The famous blind superhero Daredevil was created in 1964 by the comic books writer Stan Lee and by the memorable artist Bill Everett. His alter ego, the attorney Matt Murdock, fights injustice in institutional courts by day and by night he fights as the fearless vigilante in New York’s Hell’s Kitchen neighborhood.

A young Matt Murdock is hit in New York by a crazed pickup truck carrying radioactive material, while in the act of saving an elderly man who was crossing the street. Fate wills for one of the drums to hit the boy in the face causing him to lose his sight but amplifying the remaining senses, in particular hearing, giving him a super amplified radar sense, which almost completely compensates for his blindness.

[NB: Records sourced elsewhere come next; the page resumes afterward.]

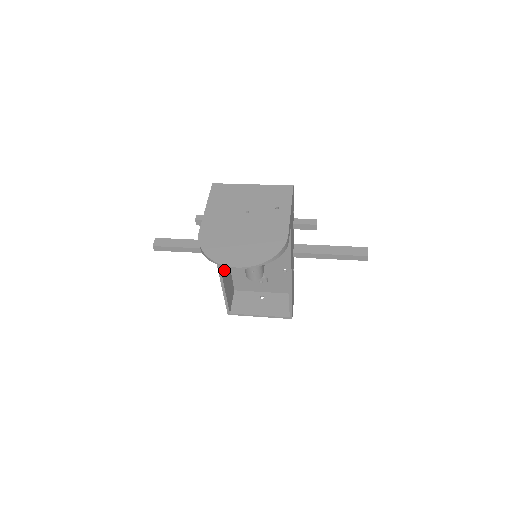
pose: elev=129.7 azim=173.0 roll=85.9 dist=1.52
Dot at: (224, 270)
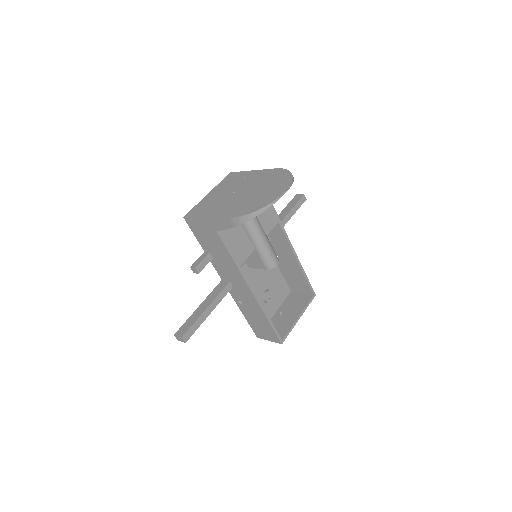
Dot at: (248, 295)
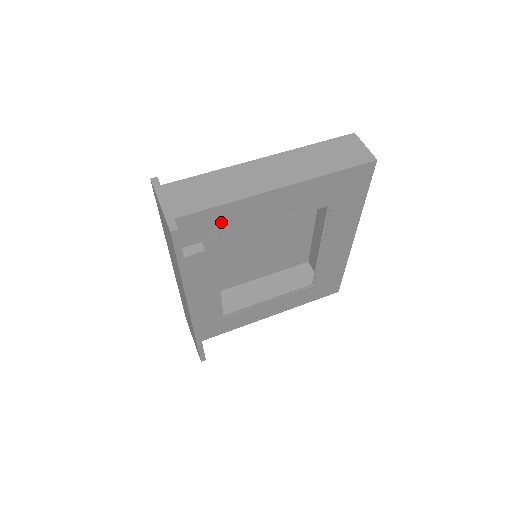
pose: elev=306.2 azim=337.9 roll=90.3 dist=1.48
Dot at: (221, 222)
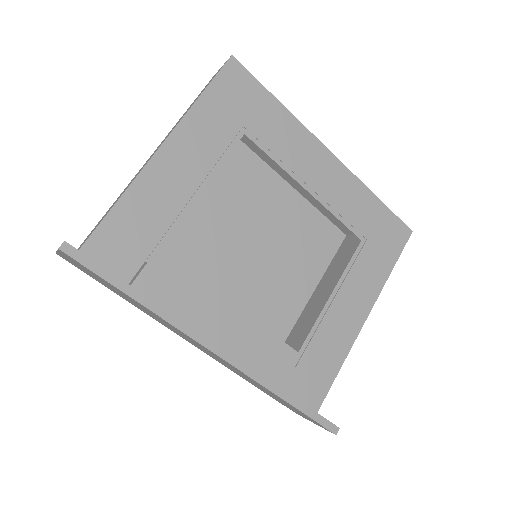
Dot at: (140, 224)
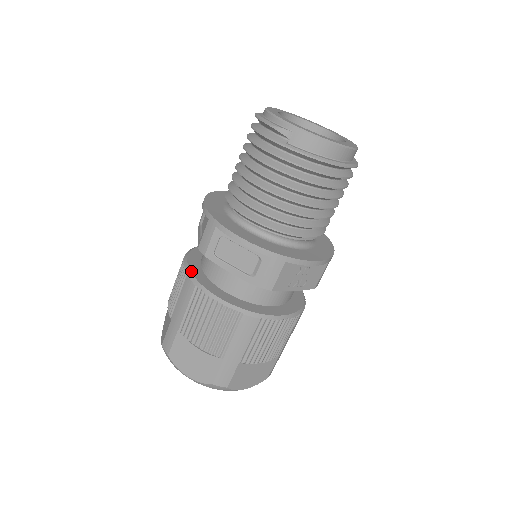
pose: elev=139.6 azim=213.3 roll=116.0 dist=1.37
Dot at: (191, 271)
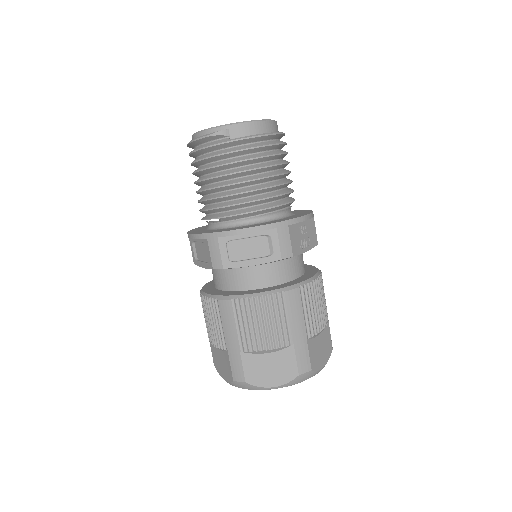
Dot at: (218, 295)
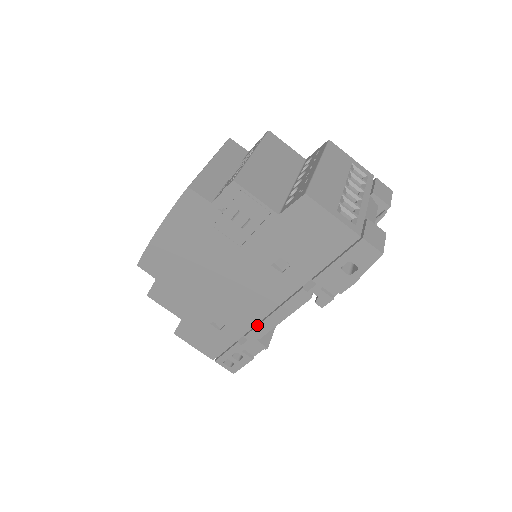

Let’s start from this superhero to discuss of the discovery of radioactivity and its history in the real world, how it was almost immediately applied to the medical field and how its progress in hospital environments has evolved thanks to the contributions of the medical physics specialist figure.


In 1896 the French physicist Henry Bequerel was studying the phosphorescence of some materials when he noticed that photographic plates left close to Uranium salts were exposed even in the absence of light, which is due to the particles emitted by the salts themselves. Thus, he discovered natural radioactivity, a discovery that earned him the Nobel Prize in 1903.

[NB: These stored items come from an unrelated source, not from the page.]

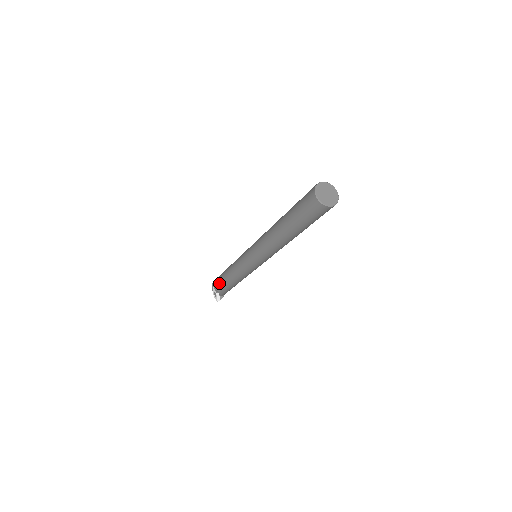
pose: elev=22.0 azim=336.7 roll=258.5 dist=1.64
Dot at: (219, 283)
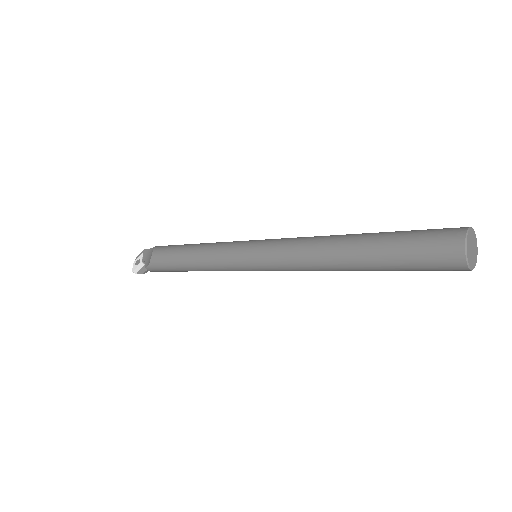
Dot at: (165, 252)
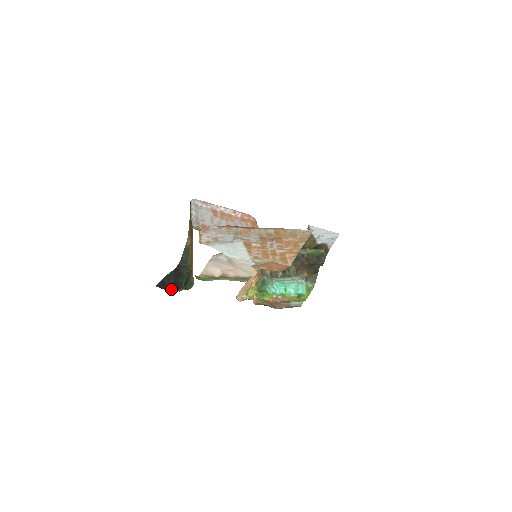
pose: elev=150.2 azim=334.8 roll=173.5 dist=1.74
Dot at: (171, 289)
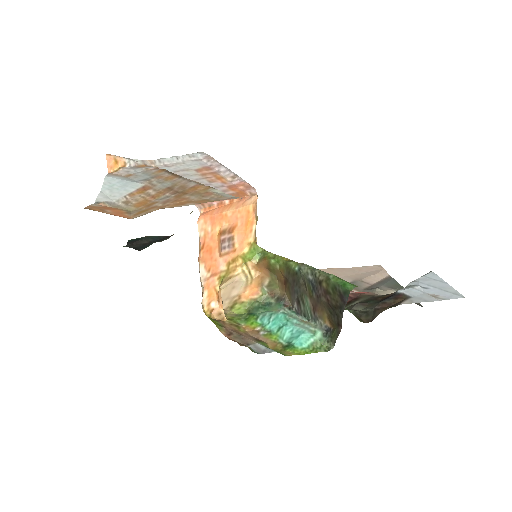
Dot at: (131, 246)
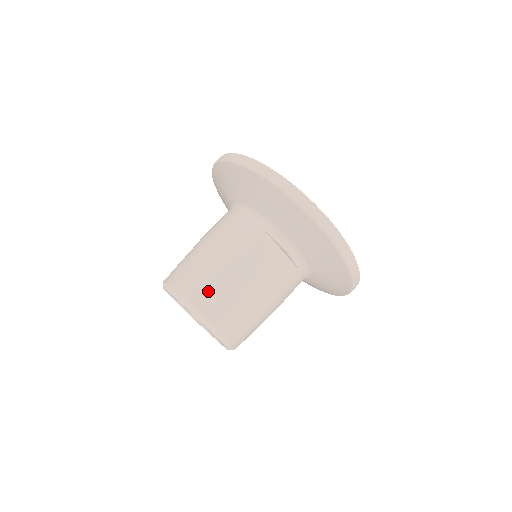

Today the radionuclides used in medicine are artificially produced, they are administered to patients both for diagnostic purposes (to obtain morphological but above all functional information on organs and tissues) and for radio therapeutic purposes, as they are able to reach tumour lesions and locally release energy that destroys their cells.

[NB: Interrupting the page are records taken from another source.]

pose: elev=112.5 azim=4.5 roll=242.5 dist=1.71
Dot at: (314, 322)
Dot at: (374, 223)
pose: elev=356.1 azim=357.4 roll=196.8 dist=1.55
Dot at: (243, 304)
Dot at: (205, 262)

Unlike radiology, the expression “nuclear medicine” generally bothers patients and generates fears and anxiety because it reminds of catastrophes such as atomic bomb explosions or accidents in nuclear power plants as the ones in Chernobyl or Fukushima. However, in actuality, nuclear medicine procedures can be carried out in complete safety, and this is one of the tasks of the Medical Physicist in the hospital. The Medical Physicist is not only concerned with ensuring the quality of the equipment used and calculating the dose of radiation absorbed by patients, but also with the safety management, including checks of contaminated radio waste that are inevitably result from the procedures.